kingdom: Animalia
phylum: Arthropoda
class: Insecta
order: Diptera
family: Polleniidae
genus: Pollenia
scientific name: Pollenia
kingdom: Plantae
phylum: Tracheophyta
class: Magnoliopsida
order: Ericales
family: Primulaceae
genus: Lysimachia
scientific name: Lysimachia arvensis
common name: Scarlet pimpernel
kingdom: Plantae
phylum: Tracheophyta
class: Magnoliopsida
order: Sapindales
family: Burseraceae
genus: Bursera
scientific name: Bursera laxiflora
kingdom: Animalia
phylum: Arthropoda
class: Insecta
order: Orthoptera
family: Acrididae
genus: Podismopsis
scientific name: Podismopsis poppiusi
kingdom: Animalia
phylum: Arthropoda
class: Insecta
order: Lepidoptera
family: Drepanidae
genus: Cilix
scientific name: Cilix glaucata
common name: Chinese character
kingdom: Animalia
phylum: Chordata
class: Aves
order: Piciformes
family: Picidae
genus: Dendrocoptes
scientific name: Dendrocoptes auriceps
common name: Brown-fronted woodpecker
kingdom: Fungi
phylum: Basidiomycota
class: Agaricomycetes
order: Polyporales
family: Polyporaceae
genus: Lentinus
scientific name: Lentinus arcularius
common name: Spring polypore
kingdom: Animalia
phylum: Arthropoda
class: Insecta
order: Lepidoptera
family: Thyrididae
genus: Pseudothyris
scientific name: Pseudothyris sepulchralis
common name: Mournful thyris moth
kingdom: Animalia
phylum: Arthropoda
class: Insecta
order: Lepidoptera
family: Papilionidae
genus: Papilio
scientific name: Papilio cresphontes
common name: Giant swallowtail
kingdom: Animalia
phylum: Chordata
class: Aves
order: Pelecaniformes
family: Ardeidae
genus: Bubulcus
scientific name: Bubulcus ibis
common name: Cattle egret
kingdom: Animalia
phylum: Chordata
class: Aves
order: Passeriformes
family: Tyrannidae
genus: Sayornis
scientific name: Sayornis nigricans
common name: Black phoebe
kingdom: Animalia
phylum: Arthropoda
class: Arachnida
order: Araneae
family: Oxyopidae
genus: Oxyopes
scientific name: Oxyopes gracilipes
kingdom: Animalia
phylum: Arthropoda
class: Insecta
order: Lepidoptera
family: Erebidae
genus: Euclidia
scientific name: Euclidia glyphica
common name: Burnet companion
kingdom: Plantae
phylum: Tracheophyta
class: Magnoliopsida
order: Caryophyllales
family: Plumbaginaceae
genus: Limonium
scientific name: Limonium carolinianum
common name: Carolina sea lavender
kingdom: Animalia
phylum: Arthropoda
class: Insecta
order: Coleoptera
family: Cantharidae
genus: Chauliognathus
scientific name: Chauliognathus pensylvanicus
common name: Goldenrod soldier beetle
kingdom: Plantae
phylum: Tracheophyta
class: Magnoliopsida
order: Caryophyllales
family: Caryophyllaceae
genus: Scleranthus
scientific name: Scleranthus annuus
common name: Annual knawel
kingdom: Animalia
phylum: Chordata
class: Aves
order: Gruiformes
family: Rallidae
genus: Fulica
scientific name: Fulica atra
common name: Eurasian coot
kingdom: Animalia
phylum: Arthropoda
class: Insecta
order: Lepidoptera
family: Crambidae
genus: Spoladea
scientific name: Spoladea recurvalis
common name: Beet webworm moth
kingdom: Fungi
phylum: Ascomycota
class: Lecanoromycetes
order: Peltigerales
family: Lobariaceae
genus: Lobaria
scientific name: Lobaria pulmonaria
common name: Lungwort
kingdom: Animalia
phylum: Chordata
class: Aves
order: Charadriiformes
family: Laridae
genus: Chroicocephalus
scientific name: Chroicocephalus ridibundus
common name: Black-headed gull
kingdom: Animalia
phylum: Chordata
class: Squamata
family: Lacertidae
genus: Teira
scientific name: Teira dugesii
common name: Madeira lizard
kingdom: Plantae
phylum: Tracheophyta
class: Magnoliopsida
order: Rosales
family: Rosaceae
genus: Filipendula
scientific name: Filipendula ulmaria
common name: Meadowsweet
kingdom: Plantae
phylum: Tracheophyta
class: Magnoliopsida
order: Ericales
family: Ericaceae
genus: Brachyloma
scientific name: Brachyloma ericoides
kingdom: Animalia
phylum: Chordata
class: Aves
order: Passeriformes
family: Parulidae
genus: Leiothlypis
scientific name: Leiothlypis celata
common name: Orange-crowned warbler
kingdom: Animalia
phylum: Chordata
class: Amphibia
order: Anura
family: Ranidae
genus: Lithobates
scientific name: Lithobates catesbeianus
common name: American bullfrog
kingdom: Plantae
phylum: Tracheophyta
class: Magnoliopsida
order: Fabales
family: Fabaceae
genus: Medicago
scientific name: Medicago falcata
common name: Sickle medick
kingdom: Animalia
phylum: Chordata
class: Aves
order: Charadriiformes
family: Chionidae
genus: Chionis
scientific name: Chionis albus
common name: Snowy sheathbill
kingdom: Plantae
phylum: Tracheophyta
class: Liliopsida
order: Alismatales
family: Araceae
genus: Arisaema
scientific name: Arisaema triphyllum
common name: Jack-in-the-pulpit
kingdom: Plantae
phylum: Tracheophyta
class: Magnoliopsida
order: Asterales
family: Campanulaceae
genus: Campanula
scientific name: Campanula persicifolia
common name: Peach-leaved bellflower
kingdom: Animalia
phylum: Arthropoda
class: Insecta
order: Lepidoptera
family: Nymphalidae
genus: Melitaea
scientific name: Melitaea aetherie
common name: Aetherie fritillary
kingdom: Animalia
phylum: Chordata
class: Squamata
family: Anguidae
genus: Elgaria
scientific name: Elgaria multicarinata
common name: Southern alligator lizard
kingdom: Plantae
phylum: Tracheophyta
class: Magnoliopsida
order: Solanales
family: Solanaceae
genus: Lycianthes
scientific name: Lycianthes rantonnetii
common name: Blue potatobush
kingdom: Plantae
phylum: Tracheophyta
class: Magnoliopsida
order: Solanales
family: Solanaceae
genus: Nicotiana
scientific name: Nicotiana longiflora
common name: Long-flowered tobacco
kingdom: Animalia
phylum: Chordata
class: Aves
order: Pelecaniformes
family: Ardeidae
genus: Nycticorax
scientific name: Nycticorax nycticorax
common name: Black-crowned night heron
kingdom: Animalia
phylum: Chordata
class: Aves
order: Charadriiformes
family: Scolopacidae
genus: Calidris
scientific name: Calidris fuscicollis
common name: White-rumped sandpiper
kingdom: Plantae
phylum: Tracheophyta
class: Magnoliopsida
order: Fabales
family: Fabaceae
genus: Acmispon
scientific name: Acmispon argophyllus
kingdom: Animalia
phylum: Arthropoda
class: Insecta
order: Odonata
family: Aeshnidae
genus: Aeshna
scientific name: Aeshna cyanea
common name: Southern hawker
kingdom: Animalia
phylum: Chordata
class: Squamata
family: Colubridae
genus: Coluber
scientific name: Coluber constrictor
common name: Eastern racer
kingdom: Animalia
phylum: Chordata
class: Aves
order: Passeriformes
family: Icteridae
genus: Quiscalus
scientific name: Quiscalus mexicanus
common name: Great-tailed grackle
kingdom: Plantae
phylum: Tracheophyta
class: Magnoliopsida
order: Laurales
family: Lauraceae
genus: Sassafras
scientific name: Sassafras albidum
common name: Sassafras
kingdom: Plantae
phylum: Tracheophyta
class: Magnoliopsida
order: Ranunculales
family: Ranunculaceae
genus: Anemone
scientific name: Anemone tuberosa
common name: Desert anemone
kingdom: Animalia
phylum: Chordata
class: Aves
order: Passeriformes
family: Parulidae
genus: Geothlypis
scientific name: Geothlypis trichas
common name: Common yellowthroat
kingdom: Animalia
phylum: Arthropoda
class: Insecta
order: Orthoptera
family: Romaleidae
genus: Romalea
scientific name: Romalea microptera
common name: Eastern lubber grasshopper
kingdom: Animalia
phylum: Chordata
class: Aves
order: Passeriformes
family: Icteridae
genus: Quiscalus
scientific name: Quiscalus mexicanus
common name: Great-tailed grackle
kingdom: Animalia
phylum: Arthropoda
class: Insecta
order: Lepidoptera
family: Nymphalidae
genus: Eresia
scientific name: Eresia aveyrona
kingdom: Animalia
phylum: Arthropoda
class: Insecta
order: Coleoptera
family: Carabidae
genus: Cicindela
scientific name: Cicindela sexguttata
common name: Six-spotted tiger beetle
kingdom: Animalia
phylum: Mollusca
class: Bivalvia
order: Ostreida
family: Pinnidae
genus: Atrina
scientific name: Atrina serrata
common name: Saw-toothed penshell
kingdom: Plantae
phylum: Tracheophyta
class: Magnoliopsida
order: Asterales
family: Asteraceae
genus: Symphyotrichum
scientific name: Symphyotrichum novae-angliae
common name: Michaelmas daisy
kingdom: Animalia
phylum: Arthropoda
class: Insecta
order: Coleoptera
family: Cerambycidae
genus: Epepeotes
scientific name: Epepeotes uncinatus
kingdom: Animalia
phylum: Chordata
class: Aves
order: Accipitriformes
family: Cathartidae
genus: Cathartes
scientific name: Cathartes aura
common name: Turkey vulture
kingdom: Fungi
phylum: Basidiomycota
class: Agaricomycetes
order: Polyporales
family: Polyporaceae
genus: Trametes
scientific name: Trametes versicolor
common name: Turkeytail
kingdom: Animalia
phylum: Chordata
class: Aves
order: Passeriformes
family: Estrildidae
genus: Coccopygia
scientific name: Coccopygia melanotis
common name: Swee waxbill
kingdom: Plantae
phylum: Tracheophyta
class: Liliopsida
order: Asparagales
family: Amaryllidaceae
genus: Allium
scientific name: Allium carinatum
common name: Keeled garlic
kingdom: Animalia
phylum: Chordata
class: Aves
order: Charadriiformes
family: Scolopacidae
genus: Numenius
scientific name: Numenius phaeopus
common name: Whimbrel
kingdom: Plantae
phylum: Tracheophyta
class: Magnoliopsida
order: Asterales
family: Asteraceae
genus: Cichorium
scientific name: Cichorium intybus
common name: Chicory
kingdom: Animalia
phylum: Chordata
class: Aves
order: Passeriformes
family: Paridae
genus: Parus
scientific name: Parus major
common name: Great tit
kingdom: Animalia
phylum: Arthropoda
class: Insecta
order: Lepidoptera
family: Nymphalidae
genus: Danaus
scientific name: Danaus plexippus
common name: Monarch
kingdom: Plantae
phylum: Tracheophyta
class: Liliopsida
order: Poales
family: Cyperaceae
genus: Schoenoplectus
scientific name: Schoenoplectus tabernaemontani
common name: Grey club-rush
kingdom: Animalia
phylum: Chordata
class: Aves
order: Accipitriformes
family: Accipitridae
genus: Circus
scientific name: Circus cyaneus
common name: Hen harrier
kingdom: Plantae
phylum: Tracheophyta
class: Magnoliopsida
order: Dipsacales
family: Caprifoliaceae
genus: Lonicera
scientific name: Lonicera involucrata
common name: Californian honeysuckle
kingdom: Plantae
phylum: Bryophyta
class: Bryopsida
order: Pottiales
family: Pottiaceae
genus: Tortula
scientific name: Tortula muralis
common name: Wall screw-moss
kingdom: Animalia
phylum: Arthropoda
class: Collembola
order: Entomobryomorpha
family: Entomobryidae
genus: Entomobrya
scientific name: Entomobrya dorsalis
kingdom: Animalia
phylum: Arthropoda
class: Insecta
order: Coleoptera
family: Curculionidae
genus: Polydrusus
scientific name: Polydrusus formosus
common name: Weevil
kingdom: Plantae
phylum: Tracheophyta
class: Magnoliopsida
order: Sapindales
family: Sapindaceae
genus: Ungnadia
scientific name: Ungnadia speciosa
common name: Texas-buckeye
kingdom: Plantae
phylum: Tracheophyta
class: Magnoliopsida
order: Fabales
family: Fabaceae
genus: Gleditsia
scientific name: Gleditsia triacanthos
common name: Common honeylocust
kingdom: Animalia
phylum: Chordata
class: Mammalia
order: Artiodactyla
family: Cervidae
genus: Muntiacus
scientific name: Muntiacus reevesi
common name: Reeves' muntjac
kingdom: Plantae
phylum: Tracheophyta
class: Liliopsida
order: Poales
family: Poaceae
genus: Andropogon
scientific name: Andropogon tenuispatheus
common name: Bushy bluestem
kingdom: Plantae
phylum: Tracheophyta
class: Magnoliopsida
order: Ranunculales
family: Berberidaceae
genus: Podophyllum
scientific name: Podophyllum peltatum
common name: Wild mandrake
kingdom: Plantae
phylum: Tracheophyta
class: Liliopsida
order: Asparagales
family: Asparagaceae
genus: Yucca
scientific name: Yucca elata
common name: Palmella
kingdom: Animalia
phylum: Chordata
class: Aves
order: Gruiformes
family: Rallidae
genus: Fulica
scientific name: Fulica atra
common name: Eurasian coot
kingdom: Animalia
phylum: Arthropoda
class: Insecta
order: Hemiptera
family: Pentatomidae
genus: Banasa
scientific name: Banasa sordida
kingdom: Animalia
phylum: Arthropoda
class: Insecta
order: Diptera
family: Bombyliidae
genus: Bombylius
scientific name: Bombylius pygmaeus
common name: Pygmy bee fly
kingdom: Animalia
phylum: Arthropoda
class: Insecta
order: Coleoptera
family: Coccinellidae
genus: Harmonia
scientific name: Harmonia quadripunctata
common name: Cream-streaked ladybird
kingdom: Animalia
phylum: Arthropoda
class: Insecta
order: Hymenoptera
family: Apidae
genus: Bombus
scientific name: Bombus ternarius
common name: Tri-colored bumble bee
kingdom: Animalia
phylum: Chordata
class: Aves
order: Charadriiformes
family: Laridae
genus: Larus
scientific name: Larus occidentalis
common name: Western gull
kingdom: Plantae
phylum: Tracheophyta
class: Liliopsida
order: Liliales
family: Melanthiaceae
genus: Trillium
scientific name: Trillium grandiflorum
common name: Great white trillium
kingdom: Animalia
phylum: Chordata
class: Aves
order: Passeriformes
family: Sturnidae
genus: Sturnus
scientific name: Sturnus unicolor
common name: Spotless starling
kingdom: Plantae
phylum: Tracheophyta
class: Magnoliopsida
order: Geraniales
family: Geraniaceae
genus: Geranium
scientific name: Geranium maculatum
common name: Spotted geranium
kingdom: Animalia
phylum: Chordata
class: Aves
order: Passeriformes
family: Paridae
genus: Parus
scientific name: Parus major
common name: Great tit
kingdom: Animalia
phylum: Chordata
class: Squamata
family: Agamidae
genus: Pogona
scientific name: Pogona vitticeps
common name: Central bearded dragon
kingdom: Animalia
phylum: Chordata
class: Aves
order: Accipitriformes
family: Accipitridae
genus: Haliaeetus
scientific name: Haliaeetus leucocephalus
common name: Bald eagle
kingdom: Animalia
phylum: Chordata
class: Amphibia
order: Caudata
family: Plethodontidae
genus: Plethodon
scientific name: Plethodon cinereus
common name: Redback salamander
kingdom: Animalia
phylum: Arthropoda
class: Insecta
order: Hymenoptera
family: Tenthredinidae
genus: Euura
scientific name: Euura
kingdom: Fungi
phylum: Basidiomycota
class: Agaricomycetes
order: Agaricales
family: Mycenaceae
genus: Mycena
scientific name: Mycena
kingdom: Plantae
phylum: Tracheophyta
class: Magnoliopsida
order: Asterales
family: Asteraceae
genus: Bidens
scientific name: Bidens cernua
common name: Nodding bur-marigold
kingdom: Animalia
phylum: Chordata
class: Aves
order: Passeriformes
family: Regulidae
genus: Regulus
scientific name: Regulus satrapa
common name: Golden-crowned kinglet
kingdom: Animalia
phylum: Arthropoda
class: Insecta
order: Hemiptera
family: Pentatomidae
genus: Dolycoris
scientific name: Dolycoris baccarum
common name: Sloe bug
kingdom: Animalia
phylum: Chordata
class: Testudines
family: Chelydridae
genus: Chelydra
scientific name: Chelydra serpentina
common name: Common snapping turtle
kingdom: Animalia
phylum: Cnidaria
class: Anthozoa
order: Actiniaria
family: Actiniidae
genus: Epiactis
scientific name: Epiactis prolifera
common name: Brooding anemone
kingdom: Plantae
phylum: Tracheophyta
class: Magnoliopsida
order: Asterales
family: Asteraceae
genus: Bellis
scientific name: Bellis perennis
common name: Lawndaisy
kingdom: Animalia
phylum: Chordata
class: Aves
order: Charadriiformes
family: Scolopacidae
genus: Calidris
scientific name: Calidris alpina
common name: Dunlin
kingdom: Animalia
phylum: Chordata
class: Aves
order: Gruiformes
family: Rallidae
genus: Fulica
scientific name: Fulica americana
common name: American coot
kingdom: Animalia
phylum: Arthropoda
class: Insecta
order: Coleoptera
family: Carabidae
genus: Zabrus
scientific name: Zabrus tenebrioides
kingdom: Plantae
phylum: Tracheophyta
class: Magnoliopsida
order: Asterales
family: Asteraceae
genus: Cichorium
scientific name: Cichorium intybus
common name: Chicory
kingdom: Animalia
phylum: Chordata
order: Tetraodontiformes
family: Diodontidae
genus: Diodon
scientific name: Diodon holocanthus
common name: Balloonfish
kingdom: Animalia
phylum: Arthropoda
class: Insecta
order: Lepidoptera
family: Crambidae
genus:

· · · · ·

What to work on
Copy, with no changes, the stretch of rows from the beginning through the line containing "scientific name: Papilio cresphontes", including that line.

Solution
kingdom: Animalia
phylum: Arthropoda
class: Insecta
order: Diptera
family: Polleniidae
genus: Pollenia
scientific name: Pollenia
kingdom: Plantae
phylum: Tracheophyta
class: Magnoliopsida
order: Ericales
family: Primulaceae
genus: Lysimachia
scientific name: Lysimachia arvensis
common name: Scarlet pimpernel
kingdom: Plantae
phylum: Tracheophyta
class: Magnoliopsida
order: Sapindales
family: Burseraceae
genus: Bursera
scientific name: Bursera laxiflora
kingdom: Animalia
phylum: Arthropoda
class: Insecta
order: Orthoptera
family: Acrididae
genus: Podismopsis
scientific name: Podismopsis poppiusi
kingdom: Animalia
phylum: Arthropoda
class: Insecta
order: Lepidoptera
family: Drepanidae
genus: Cilix
scientific name: Cilix glaucata
common name: Chinese character
kingdom: Animalia
phylum: Chordata
class: Aves
order: Piciformes
family: Picidae
genus: Dendrocoptes
scientific name: Dendrocoptes auriceps
common name: Brown-fronted woodpecker
kingdom: Fungi
phylum: Basidiomycota
class: Agaricomycetes
order: Polyporales
family: Polyporaceae
genus: Lentinus
scientific name: Lentinus arcularius
common name: Spring polypore
kingdom: Animalia
phylum: Arthropoda
class: Insecta
order: Lepidoptera
family: Thyrididae
genus: Pseudothyris
scientific name: Pseudothyris sepulchralis
common name: Mournful thyris moth
kingdom: Animalia
phylum: Arthropoda
class: Insecta
order: Lepidoptera
family: Papilionidae
genus: Papilio
scientific name: Papilio cresphontes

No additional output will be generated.